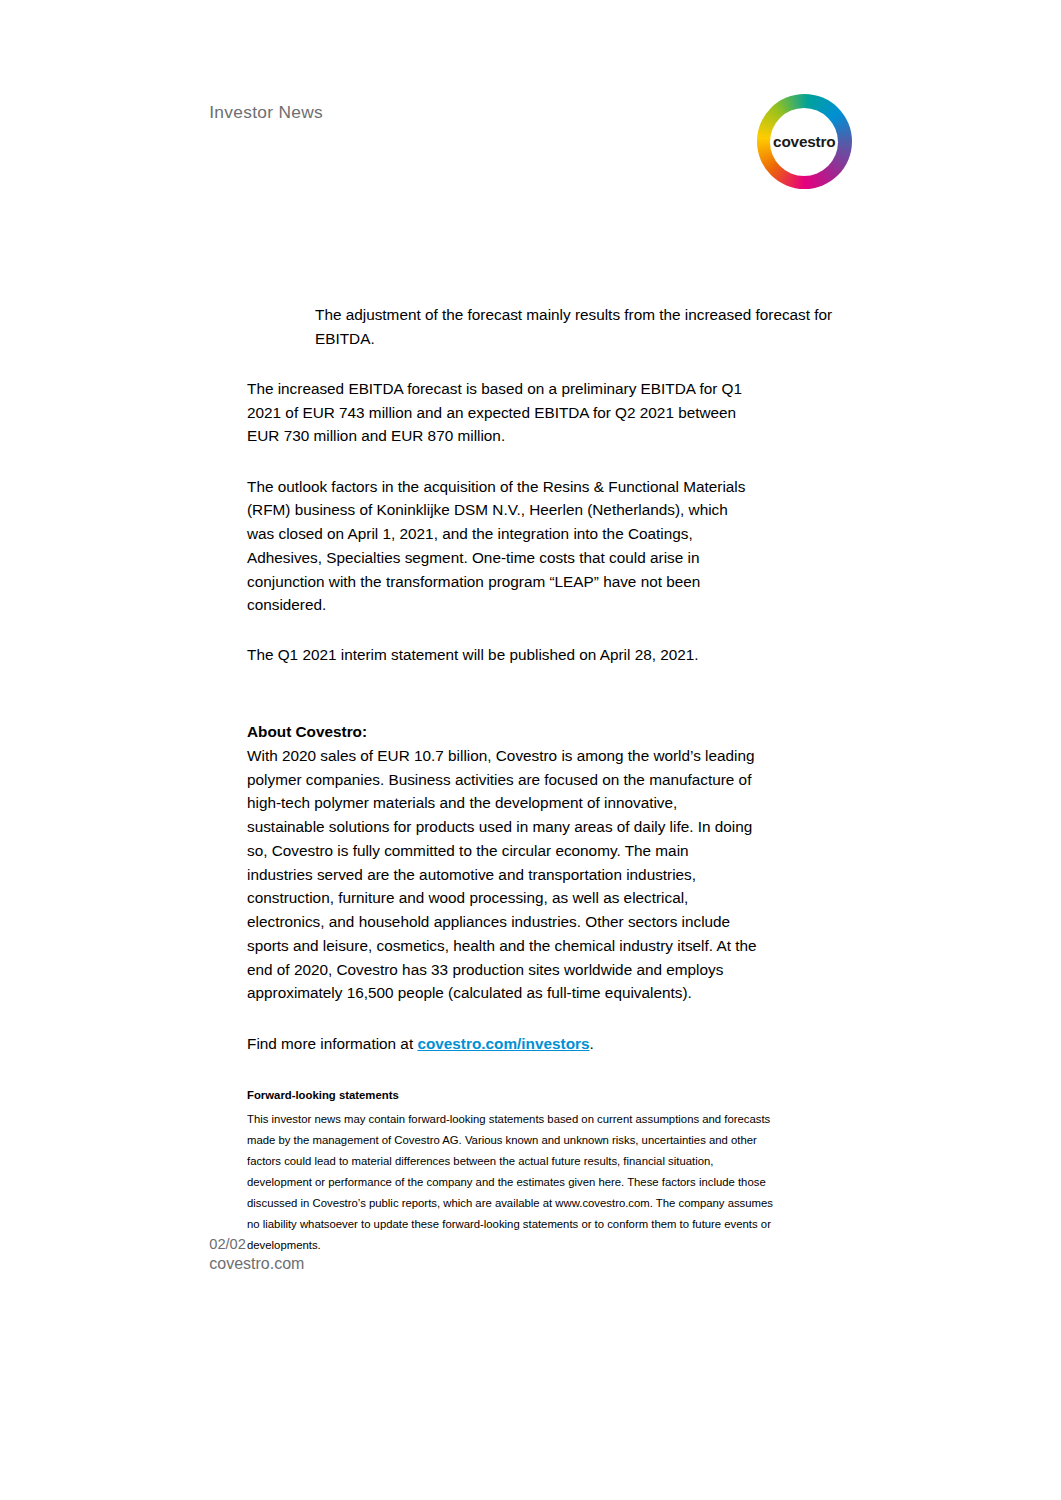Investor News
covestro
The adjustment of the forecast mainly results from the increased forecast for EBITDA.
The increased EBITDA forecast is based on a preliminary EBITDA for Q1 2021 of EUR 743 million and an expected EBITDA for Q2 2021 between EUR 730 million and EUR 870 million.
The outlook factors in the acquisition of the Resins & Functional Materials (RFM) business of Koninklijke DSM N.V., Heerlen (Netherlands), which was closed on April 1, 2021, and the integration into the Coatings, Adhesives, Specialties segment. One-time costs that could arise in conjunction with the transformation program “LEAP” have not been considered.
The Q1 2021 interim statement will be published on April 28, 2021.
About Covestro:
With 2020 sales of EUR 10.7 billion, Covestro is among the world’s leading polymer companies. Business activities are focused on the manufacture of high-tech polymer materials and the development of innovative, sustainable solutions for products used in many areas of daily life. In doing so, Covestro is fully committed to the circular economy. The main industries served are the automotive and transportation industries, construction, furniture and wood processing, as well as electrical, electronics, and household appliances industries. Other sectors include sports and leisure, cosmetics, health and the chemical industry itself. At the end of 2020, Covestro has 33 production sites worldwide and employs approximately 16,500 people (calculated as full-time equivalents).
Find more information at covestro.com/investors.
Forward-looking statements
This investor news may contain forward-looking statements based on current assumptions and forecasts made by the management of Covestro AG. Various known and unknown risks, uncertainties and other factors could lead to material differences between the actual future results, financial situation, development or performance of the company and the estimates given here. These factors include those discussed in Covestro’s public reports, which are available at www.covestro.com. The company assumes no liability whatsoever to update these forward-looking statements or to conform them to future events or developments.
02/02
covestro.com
———
What to work on
Without any pictures, return the entries exactly as given.

Written response
Investor News
covestro
The adjustment of the forecast mainly results from the increased forecast for EBITDA.
The increased EBITDA forecast is based on a preliminary EBITDA for Q1 2021 of EUR 743 million and an expected EBITDA for Q2 2021 between EUR 730 million and EUR 870 million.
The outlook factors in the acquisition of the Resins & Functional Materials (RFM) business of Koninklijke DSM N.V., Heerlen (Netherlands), which was closed on April 1, 2021, and the integration into the Coatings, Adhesives, Specialties segment. One-time costs that could arise in conjunction with the transformation program “LEAP” have not been considered.
The Q1 2021 interim statement will be published on April 28, 2021.
About Covestro:
With 2020 sales of EUR 10.7 billion, Covestro is among the world’s leading polymer companies. Business activities are focused on the manufacture of high-tech polymer materials and the development of innovative, sustainable solutions for products used in many areas of daily life. In doing so, Covestro is fully committed to the circular economy. The main industries served are the automotive and transportation industries, construction, furniture and wood processing, as well as electrical, electronics, and household appliances industries. Other sectors include sports and leisure, cosmetics, health and the chemical industry itself. At the end of 2020, Covestro has 33 production sites worldwide and employs approximately 16,500 people (calculated as full-time equivalents).
Find more information at covestro.com/investors.
Forward-looking statements
This investor news may contain forward-looking statements based on current assumptions and forecasts made by the management of Covestro AG. Various known and unknown risks, uncertainties and other factors could lead to material differences between the actual future results, financial situation, development or performance of the company and the estimates given here. These factors include those discussed in Covestro’s public reports, which are available at www.covestro.com. The company assumes no liability whatsoever to update these forward-looking statements or to conform them to future events or developments.
02/02
covestro.com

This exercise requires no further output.